───── DATA PROVIDED ─────
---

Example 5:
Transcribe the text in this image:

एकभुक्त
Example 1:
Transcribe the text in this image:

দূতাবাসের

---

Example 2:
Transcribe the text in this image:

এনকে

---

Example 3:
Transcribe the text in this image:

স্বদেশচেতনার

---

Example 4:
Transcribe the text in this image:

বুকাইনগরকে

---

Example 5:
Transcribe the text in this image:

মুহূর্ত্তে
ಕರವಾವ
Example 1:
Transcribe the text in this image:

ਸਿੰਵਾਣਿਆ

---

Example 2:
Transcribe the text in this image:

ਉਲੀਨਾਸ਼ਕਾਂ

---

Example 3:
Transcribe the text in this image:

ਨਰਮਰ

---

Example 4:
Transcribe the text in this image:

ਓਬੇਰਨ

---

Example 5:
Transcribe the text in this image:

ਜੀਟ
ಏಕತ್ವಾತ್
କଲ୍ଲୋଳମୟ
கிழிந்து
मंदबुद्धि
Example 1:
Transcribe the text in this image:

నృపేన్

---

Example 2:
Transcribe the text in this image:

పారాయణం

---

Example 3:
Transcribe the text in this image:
─────
* [REQUIREMENT]:
Reprint the entire listing exactly.

* [RESULT OF THIS EXERCISE]:
---

Example 5:
Transcribe the text in this image:

एकभुक्त
Example 1:
Transcribe the text in this image:

দূতাবাসের

---

Example 2:
Transcribe the text in this image:

এনকে

---

Example 3:
Transcribe the text in this image:

স্বদেশচেতনার

---

Example 4:
Transcribe the text in this image:

বুকাইনগরকে

---

Example 5:
Transcribe the text in this image:

মুহূর্ত্তে
ಕರವಾವ
Example 1:
Transcribe the text in this image:

ਸਿੰਵਾਣਿਆ

---

Example 2:
Transcribe the text in this image:

ਉਲੀਨਾਸ਼ਕਾਂ

---

Example 3:
Transcribe the text in this image:

ਨਰਮਰ

---

Example 4:
Transcribe the text in this image:

ਓਬੇਰਨ

---

Example 5:
Transcribe the text in this image:

ਜੀਟ
ಏಕತ್ವಾತ್
କଲ୍ଲୋଳମୟ
கிழிந்து
मंदबुद्धि
Example 1:
Transcribe the text in this image:

నృపేన్

---

Example 2:
Transcribe the text in this image:

పారాయణం

---

Example 3:
Transcribe the text in this image:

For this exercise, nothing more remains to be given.